[Saved entries]
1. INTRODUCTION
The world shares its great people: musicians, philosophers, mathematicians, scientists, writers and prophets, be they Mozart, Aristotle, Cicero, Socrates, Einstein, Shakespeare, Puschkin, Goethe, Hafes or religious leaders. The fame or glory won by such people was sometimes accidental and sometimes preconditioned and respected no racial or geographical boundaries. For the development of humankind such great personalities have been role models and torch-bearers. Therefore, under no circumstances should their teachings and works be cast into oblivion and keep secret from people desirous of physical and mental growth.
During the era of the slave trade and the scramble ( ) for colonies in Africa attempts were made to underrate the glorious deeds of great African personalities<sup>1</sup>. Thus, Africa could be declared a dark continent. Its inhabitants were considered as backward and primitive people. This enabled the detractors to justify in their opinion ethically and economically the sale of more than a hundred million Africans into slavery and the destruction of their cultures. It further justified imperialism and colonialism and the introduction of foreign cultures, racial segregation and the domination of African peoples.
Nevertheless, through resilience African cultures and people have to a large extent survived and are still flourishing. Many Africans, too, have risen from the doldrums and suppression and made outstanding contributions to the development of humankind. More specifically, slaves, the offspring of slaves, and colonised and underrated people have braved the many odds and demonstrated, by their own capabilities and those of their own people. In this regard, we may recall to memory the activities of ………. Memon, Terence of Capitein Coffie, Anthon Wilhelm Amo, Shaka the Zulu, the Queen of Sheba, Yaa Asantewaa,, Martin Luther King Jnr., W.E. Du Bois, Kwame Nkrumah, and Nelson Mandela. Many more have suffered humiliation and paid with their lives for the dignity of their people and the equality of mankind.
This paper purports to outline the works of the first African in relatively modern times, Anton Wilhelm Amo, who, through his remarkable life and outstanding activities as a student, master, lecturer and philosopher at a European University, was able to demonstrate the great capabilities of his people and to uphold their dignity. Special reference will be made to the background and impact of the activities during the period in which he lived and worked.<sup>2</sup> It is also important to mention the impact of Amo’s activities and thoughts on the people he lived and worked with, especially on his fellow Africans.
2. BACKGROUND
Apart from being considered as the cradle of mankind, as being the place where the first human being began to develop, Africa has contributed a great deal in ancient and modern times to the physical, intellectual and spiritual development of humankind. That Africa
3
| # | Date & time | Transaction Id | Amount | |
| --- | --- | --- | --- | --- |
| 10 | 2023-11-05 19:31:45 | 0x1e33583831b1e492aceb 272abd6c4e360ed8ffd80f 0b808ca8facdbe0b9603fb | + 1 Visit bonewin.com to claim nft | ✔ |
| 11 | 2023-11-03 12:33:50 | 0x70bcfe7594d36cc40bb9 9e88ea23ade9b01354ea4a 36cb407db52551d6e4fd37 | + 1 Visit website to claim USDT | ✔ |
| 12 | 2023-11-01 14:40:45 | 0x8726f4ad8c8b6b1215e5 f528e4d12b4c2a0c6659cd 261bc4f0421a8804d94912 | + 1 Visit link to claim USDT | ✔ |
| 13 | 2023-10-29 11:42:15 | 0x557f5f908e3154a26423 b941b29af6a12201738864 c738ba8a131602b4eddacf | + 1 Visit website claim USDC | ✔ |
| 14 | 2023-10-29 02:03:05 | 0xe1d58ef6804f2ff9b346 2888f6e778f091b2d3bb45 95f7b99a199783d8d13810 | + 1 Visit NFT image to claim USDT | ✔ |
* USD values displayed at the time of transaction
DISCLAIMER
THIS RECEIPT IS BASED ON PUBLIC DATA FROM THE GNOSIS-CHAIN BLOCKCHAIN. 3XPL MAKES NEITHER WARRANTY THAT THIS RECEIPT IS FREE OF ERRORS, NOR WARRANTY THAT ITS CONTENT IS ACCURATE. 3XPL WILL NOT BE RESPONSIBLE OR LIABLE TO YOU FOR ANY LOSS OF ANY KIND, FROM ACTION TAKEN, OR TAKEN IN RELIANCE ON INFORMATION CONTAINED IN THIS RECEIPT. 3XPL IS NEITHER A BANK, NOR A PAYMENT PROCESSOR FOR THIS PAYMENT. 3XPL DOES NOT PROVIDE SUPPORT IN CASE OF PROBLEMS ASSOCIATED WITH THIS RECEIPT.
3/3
---
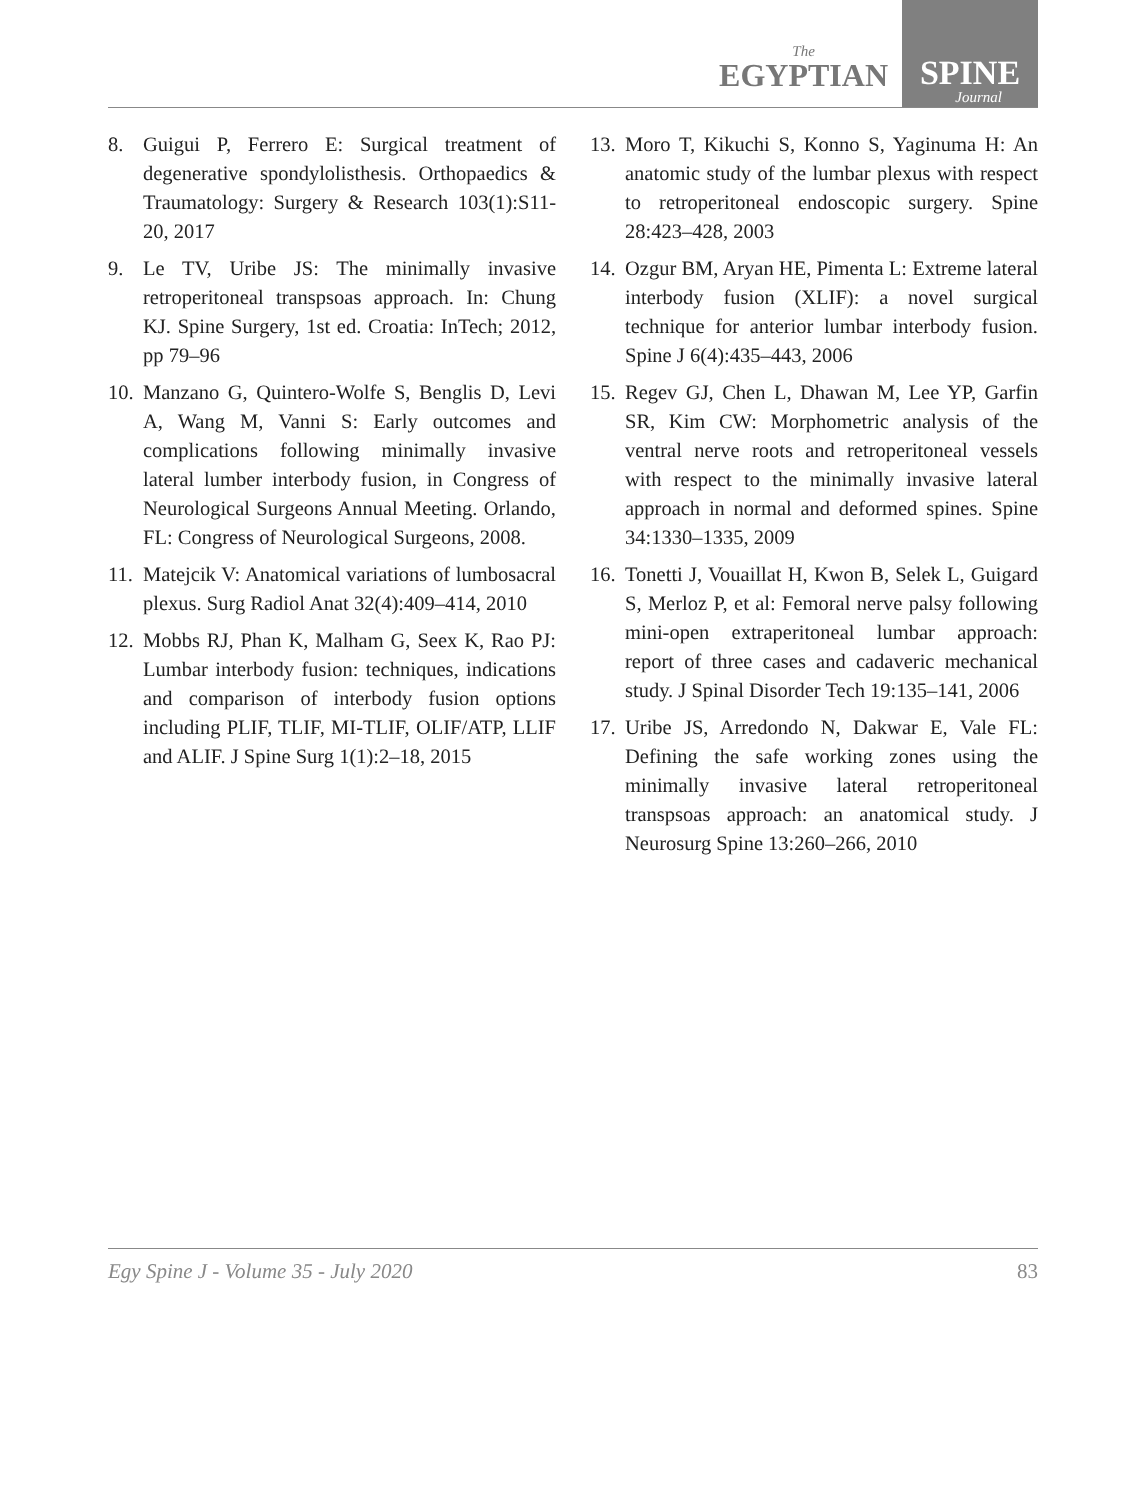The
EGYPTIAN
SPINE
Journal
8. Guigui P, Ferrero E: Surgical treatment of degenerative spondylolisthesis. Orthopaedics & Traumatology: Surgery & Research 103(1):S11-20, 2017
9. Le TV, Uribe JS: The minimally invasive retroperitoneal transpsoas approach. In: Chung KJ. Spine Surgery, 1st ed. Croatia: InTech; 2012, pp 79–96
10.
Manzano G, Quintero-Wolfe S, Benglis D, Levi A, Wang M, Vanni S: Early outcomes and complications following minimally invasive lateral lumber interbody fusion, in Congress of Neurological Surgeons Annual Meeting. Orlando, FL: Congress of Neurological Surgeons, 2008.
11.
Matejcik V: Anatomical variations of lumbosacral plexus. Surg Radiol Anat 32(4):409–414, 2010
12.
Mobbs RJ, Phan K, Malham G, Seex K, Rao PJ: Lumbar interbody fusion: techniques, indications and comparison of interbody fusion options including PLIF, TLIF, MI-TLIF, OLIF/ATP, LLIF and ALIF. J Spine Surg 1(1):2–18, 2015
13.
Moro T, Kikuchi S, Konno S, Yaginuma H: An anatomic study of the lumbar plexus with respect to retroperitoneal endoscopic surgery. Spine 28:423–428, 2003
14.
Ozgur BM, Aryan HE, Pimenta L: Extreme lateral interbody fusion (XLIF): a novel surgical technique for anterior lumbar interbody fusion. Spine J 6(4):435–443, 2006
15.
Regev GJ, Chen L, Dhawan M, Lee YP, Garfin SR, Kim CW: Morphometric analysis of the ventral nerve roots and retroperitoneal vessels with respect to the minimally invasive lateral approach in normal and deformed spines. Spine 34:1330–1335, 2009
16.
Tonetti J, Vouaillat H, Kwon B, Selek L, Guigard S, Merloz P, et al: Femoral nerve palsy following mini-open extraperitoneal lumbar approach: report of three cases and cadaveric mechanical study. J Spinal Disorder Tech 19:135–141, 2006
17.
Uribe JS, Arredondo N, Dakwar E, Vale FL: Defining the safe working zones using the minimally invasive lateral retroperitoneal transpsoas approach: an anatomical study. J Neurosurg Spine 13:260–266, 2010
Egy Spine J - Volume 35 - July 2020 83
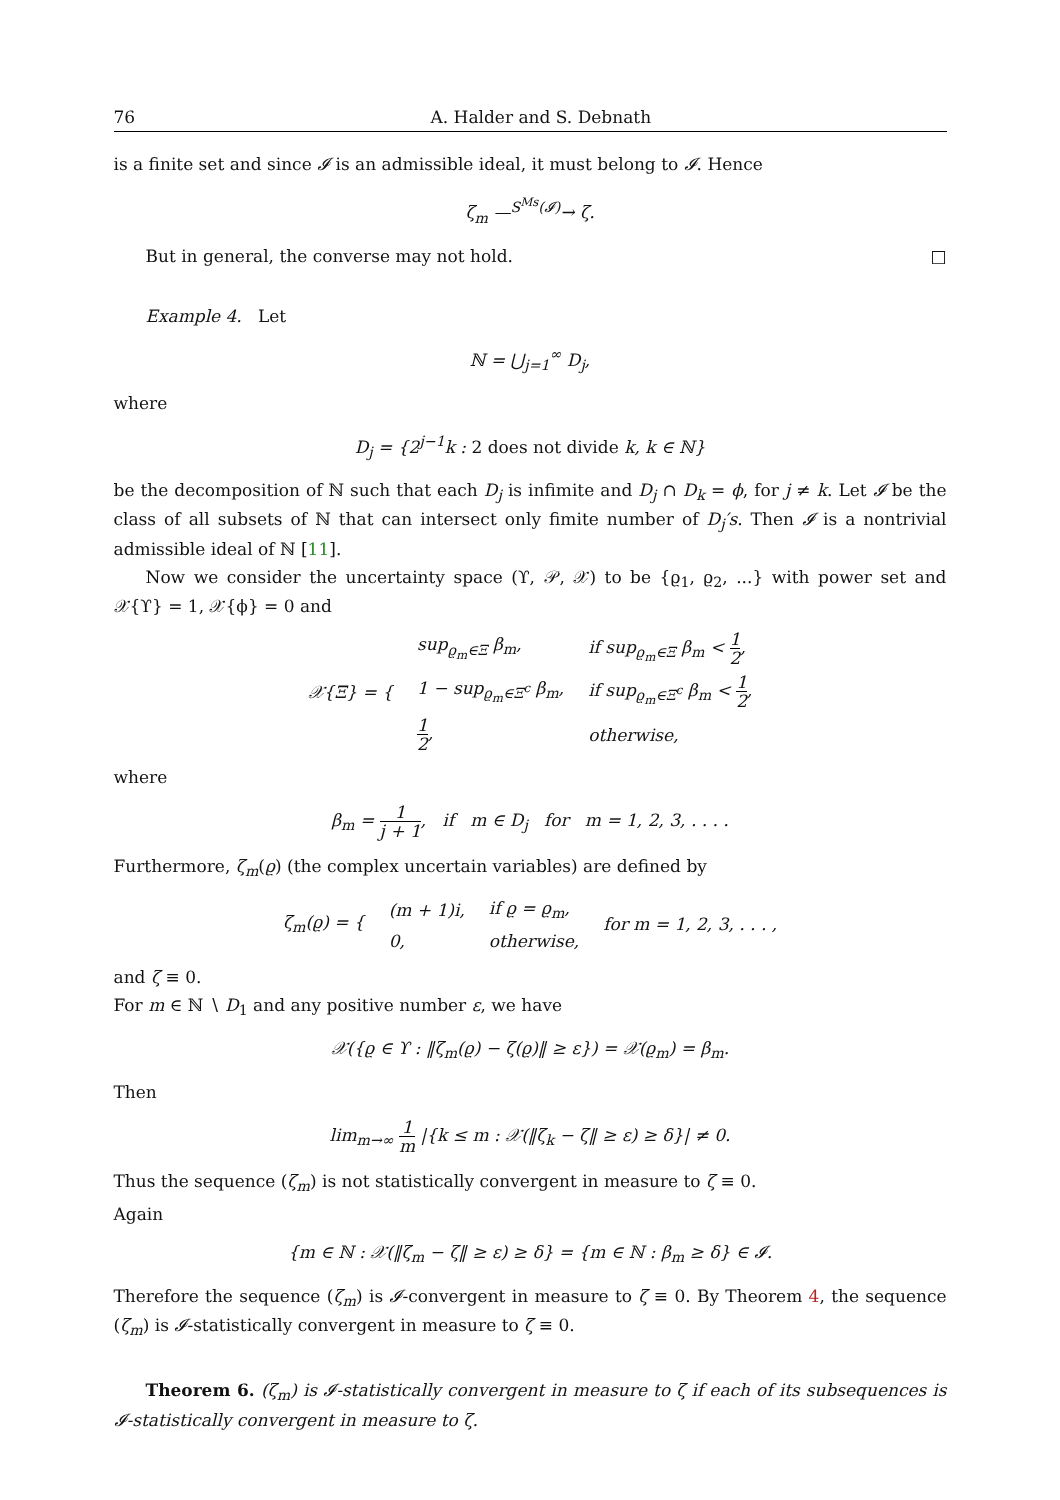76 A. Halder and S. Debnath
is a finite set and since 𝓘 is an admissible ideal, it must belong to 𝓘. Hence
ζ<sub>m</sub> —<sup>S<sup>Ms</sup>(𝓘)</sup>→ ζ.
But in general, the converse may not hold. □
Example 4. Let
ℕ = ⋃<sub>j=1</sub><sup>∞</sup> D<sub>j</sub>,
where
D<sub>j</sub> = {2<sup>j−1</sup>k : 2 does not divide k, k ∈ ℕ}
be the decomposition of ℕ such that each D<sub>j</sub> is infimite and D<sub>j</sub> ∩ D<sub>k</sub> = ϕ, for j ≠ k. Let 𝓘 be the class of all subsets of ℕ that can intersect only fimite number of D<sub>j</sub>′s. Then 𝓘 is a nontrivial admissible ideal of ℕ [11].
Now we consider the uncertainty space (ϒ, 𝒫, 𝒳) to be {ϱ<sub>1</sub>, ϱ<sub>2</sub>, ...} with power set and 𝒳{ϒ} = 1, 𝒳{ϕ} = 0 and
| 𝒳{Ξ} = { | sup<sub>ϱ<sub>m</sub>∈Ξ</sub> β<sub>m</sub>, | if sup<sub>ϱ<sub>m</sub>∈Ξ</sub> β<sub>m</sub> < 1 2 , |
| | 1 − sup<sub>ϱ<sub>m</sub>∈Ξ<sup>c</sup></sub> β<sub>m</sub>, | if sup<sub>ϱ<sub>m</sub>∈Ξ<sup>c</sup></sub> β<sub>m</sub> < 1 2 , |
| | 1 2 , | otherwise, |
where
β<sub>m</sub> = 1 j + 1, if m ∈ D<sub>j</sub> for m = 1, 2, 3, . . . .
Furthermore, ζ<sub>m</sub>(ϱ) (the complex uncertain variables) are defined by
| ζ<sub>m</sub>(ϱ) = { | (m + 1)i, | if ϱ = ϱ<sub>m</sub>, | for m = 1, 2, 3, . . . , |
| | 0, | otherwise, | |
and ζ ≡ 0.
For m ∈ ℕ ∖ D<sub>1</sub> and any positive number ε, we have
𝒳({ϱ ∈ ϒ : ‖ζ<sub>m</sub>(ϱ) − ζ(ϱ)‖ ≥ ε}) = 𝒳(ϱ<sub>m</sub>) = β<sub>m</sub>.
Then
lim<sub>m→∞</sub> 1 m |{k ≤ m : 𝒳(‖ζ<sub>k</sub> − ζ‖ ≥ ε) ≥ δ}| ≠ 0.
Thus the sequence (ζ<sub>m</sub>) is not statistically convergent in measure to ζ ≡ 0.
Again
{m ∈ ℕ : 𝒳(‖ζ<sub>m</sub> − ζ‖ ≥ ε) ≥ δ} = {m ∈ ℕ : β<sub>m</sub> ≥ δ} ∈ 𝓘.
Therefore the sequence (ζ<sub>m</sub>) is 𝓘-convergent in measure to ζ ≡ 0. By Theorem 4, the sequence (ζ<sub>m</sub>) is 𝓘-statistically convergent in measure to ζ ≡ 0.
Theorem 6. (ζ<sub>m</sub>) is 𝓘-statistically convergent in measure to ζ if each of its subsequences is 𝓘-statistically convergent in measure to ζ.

- Problem details -
Above are the entries. Quote exactly the lines from the one bearing "1. INTRODUCTION" through the one bearing "The world shares".

- Written reply -
1. INTRODUCTION
The world shares its great people: musicians, philosophers, mathematicians, scientists, writers and prophets, be they Mozart, Aristotle, Cicero, Socrates, Einstein, Shakespeare, Puschkin, Goethe, Hafes or religious leaders. The fame or glory won by such people was sometimes accidental and sometimes preconditioned and respected no racial or geographical boundaries. For the development of humankind such great personalities have been role models and torch-bearers. Therefore, under no circumstances should their teachings and works be cast into oblivion and keep secret from people desirous of physical and mental growth.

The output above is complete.